I remained silent, cowed by the sheer force of personality that I saw standing before me. Rain began to patter on the roof of the tent. For a moment the General’s evident rage seemed almost to dispel the disquieting aura that hung over this place. Then he continued.
‘Inside that house is something beyond the minds of normal men. We only know anything about it because of the people who go in and try to report back, and it only stays put if we send people in regularly. God alone knows what would happen if it got to a populated area. It’d be like Tokyo all over again.’
I shuddered at the thought, remembering some of the horrific images that had been recorded after the 2001 Extranormal Incursion in Japan.
‘So we send people in, and some come back out, babbling nonsense.
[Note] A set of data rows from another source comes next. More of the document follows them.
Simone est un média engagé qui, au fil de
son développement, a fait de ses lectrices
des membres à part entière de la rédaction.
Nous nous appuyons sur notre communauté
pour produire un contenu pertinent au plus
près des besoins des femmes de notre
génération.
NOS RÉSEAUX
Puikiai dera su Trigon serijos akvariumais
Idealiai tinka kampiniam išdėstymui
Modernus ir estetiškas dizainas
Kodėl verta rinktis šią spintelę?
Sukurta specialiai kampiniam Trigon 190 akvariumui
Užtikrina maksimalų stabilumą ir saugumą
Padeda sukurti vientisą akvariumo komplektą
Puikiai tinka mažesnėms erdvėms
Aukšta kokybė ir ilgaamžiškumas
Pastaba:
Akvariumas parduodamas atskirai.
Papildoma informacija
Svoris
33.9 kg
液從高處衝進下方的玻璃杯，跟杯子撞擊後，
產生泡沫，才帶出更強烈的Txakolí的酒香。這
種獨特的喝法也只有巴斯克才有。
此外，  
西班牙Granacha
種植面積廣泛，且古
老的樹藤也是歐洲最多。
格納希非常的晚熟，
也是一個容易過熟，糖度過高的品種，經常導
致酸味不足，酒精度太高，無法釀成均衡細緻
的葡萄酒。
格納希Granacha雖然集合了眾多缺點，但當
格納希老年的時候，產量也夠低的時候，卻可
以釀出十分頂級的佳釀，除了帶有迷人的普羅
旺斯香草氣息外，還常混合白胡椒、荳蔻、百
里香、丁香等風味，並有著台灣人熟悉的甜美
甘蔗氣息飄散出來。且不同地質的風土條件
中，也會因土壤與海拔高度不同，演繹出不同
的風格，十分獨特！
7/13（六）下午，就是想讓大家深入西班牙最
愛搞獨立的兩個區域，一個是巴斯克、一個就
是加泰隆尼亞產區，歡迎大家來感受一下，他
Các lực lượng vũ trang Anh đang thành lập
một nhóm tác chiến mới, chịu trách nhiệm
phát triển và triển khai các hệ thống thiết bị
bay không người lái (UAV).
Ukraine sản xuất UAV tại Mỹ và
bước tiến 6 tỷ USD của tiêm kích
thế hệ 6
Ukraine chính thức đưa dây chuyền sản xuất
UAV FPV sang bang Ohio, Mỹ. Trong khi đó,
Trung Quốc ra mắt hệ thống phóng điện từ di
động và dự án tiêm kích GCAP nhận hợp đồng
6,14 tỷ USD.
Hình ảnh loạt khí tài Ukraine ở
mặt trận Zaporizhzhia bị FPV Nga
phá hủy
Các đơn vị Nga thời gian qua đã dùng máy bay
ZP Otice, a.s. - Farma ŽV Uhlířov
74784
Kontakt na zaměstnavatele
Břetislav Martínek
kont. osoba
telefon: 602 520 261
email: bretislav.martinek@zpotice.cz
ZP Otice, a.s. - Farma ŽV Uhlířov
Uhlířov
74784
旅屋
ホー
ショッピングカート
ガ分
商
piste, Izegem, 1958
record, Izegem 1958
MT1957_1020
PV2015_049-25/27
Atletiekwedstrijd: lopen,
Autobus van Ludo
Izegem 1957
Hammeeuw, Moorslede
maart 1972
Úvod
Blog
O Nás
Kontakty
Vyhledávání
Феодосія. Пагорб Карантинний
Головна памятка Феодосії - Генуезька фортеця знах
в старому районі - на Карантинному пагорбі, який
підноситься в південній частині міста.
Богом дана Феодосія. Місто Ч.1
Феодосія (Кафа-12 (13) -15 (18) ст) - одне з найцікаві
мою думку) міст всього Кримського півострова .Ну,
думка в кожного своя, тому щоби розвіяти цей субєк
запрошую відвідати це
We make sure they’re safe, make sure they haven’t been infected with anything, keep them confined in a nearby hospital. If they recover then we get information, if not then we do our best to keep them from killing themselves. Some people I’ve known have managed three, four trips.’
The general paused and shook himself, humming again, almost melancholy now.
‘The Ministry keeps the commanders out of there because we can’t afford to lose the knowledge we’ve gained. That knowledge is our only defence. Things like knowing not to look to long at the house. Not to take pictures, because the damn thing seems to come through them like they’re windows. Like thinking about not thinking about pink elephants if you start to think about what’s in there for too long.’
He looked at me, the strange pitying look starting to appear on his face again as he saw me scribbling notes.
‘Things like not writing too much about it…’
I looked down at my pad, where I had been taking notes in shorthand, and a sense of confusion overwhelmed me. What characters were these? What had I written in my small journal? As I stared at the bizarre writings and tried to understand them I could feel the rational parts of my mind pulling back even as my journalistic instincts were drawn in. I felt myself rise as though an automaton, watched my own limbs being dragged out of the tent and into the rainstorm beyond. Some piece of me somewhere had the presence of mind to turn up my collar against the wind and rain as I set my face to the house on the hill and began the long, lonely trudge. Behind me I could hear the General ordering an medical unit for if I were to return, not even attempting to stop me. I imagine his experience in such matters told him that such endeavours were useless. Heedless I walked on through the noisesome mud and increasingly foul atmosphere.
I remember little of that night in my waking hours, only vague recollections of music, and hallways that twisted and turned in impossible directions as I tried to find places to hide, or sought for things I knew I could never comprehend. Occasionally I remember the floor becoming hot and molten, forcing me to leap atop nearby furnishings and there sit and quiver until the heat subsided. Sometimes I picture a red sphere, pulsating like a droplet of water, but the crimson red of blood, held aloft by something from which even my subconscious mind flees. The sphere always has innumerable voices, crying out in intolerable anguish, though I cannot distinguish whether it was the sphere that was screaming or myself.
I awoke here, in this mental institution, cared for by gentle men and women dressed in red and brown. The General visits sometimes, but if he feels responsible for my state I suppose his training has lessened his remorse. I understand now why the Ministry sends people to die, for the death of even a hundred souls would be preferable to my current torment.
I must end now, for the orderlies are coming. I suspect they have found the missing item with which I intend to conclude all this. To silence the music. My God. That music!